Catchers with power are a rare breed. Therefore, Jarrod Saltalamacchia could be in high demand this offseason.
Saltalamacchia is coming off a solid season with the Red Sox. He hit .273 with 14 home runs and 65 RBIs while demonstrating much-improved plate discipline. Saltalamacchia’s on-base percentage rose from .288 in 2012 to .338 in 2013, and his OPS jumped from .742 to a career-high .804.
Saltalamacchia also set career highs in runs (68), hits (116), extra-base hits (54), doubles (40), walks (43) and total bases (198). His 40 doubles broke the single-season record for a Red Sox catcher — which was previously held by Jason Varitek (39 in 1999) and Carlton Fisk (39 in 1978) — and ranked sixth in the American League.

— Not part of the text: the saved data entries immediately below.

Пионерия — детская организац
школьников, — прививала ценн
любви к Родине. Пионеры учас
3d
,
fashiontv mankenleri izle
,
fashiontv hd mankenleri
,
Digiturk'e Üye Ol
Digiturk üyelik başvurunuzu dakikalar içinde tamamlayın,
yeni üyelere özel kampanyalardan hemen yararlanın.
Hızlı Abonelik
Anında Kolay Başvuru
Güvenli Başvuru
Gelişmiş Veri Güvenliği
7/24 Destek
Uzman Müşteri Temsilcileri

Sure, Salty wasn’t without his offensive shortcomings. The switch-hitting backstop hit just .218 (26-for-119) from the right side as opposed to .294 (90-for-306) from the left side, and he matched his career-high with 139 strikeouts. Plus, Saltalamacchia hit just .188 (6-for-32) with 19 strikeouts in the postseason, which allowed David Ross to unseat him as the starting catcher for the final three games of the World Series. As a whole, though, it’s hard to complain too much about the strides that Saltalamacchia made in his third full season in Boston.
Saltalamacchia was praised repeatedly by the Red Sox’ pitching staff throughout 2013. It was clear that the Red Sox’ pitchers, as well as the team’s coaching staff, developed plenty of trust in the veteran catcher, who was acquired prior to the 2010 trade deadline. That helped negate his sometimes below-average defense.
Now, it’s decision time — both for the Red Sox and for Salty. The 28-year-old has expressed a desire to stay in Boston, but it remains to be seen whether the Red Sox will offer the multiyear deal that he’s likely seeking on the open market.